CYFIP1 governs the development of cortical axons by modulating calcium availability.

Scientists studied a gene called CYFIP1 that's linked to autism. They found this gene helps brain cells grow connections between the two sides of the brain. When the gene doesn't work properly, brain cells can't take in enough calcium, which they need to grow properly. This might explain why some people with autism have differences in how their brain is connected.

This study investigated how CYFIP1, a gene linked to autism spectrum disorder and schizophrenia, affects brain development. Using mouse models, researchers found that reduced CYFIP1 function delays the growth of axons that connect brain hemispheres (corpus callosum). The mechanism involves CYFIP1's role in stabilizing mRNA for calcium channel proteins. When CYFIP1 is deficient, neurons have reduced calcium levels and impaired mitochondrial function, leading to delayed axonal development.

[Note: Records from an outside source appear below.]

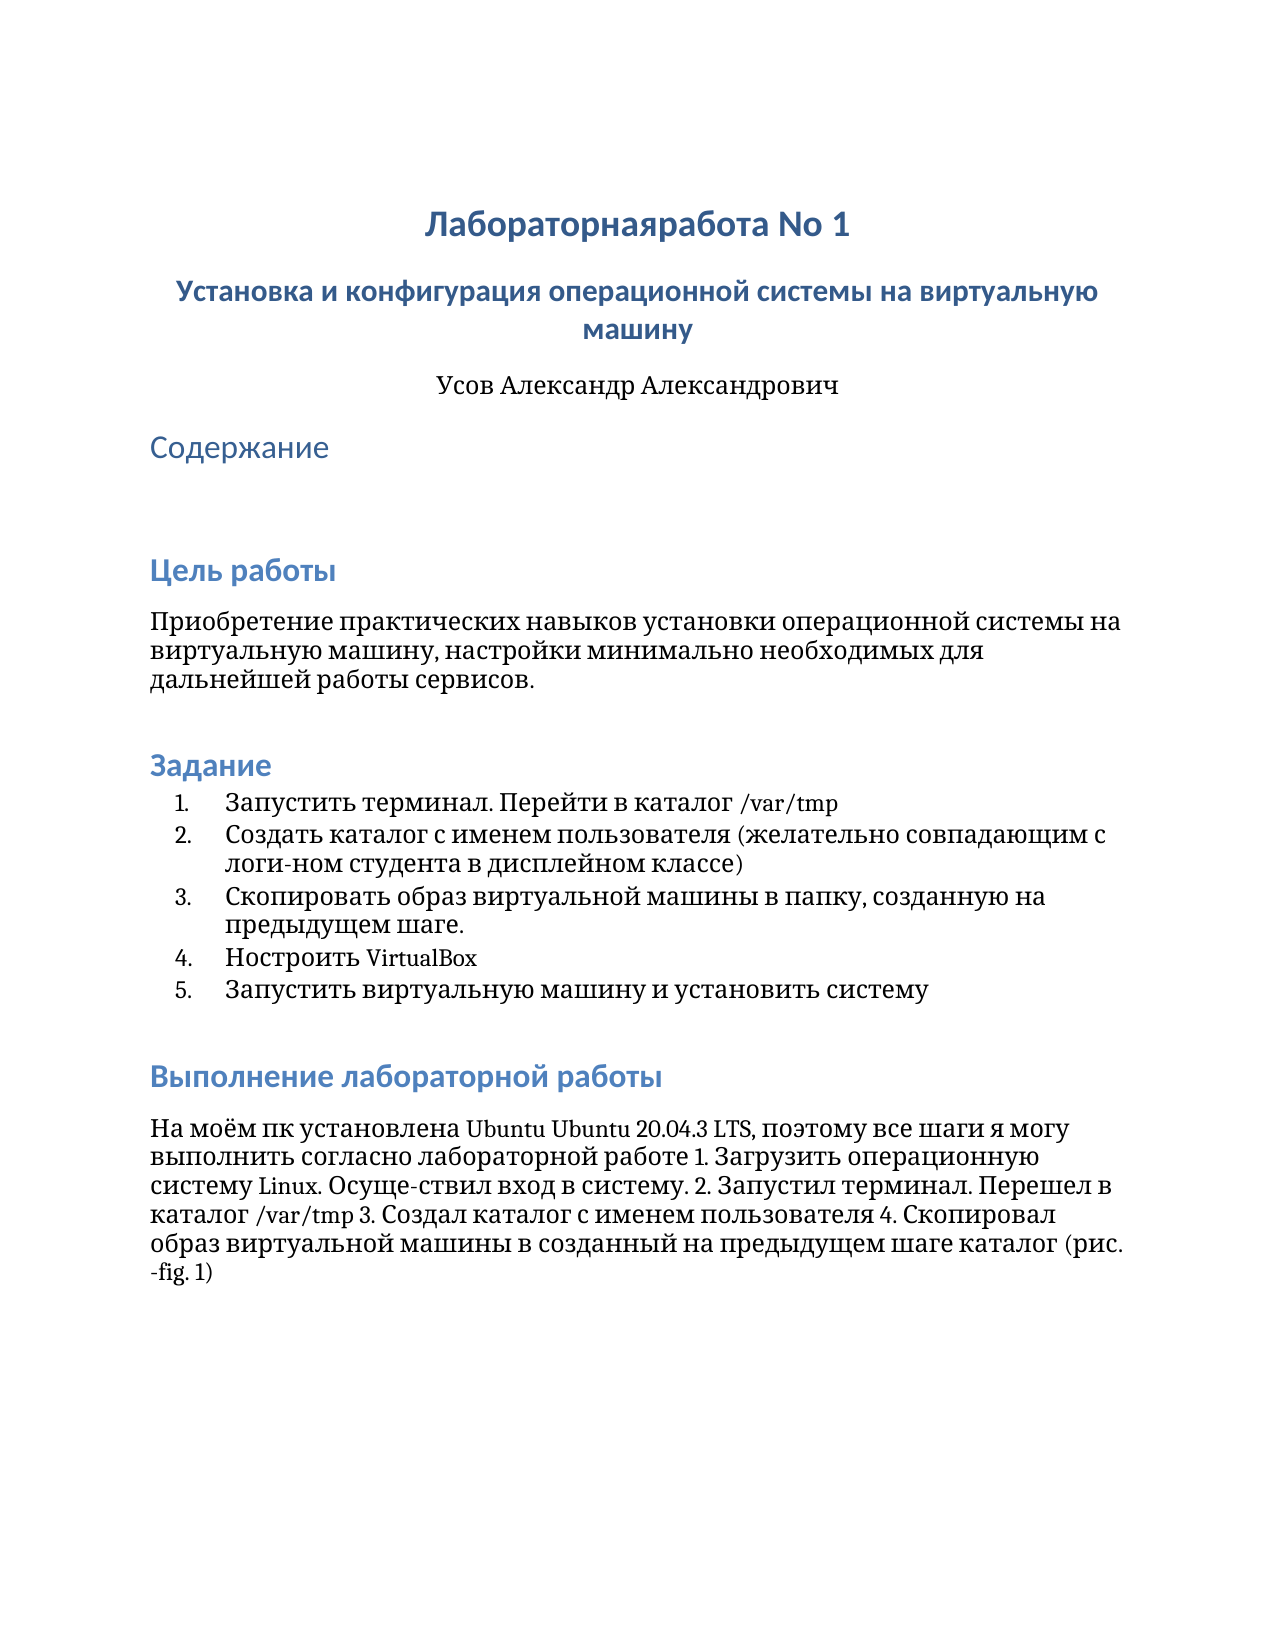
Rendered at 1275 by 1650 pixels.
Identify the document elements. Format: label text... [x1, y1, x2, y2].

text Усов Александр Александрович [150, 372, 1125, 401]
list Ностроить VirtualBox [175, 944, 1125, 972]
list Запустить виртуальную машину и установить систему [175, 976, 1125, 1005]
subtitle Цель работы [150, 548, 1125, 589]
text Приобретение практических навыков установки операционной системы на виртуальную машину, настройки минимально необходимых для дальнейшей работы сервисов. [150, 608, 1125, 694]
subtitle Выполнение лабораторной работы [150, 1055, 1125, 1096]
list Запустить терминал. Перейти в каталог /var/tmp [175, 789, 1125, 817]
subtitle Задание [150, 744, 1125, 785]
subtitle Установка и конфигурация операционной системы на виртуальную машину [150, 271, 1125, 347]
title Лабораторнаяработа No 1 [150, 200, 1125, 246]
text На моём пк установлена Ubuntu Ubuntu 20.04.3 LTS, поэтому все шаги я могу выполнить согласно лабораторной работе 1. Загрузить операционную систему Linux. Осуще-ствил вход в систему. 2. Запустил терминал. Перешел в каталог /var/tmp 3. Создал каталог с именем пользователя 4. Скопировал образ виртуальной машины в созданный на предыдущем шаге каталог (рис. -fig. 1) [150, 1114, 1125, 1287]
list Скопировать образ виртуальной машины в папку, созданную на предыдущем шаге. [175, 882, 1125, 940]
list Создать каталог с именем пользователя (желательно совпадающим с логи-ном студента в дисплейном классе) [175, 821, 1125, 879]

Importantly, restoring calcium levels rescued the developmental defects, suggesting calcium regulation is crucial for proper brain connectivity in neurodevelopmental disorders.

This research identifies calcium regulation as a potential therapeutic target for neurodevelopmental disorders involving brain connectivity defects. The findings may inform future treatment strategies aimed at supporting proper axonal development, though clinical applications require extensive further research and validation.

Study conducted in mouse models and cell cultures rather than humans. Sample sizes not reported. Clinical translation of calcium-based interventions requires further validation. Long-term effects and safety of calcium modulation approaches not established.

The human CYFIP1 gene is linked to Autism Spectrum Disorder (ASD) and Schizophrenia (SCZ), both associated with brain connectivity defects and corpus callosum abnormalities. Previous studies demonstrated that Cyfip1-heterozygous mice exhibit diminished bilateral functional connectivity and callosal defects-resembling observations in ASD and SCZ patients. Here, we demonstrate that CYFIP1 is crucial for cortical axonal development and identify insufficient calcium uptake as the pivotal mechanism. In vivo, Cyfip1 heterozygosity delays callosal axon growth and arborization.

Additionally, Cyfip1-deficient cortical neurons and axons have reduced intracellular calcium, along with impaired mitochondria morphology, activity, and motility. Mechanistically, CYFIP1 binds and stabilises the mRNA of specific voltage-gated calcium channel subunits, explaining the decreased calcium concentration in Cyfip1cells. Notably, elevating intracellular calcium rescues delayed axonal growth and mitochondrial defects in Cyfip1-deficient neurons. These findings highlight that, by regulating mRNA metabolism, CYFIP1 ensures proper callosal development, offering insights into brain connectivity disruptions underlaying neurodevelopmental disorders.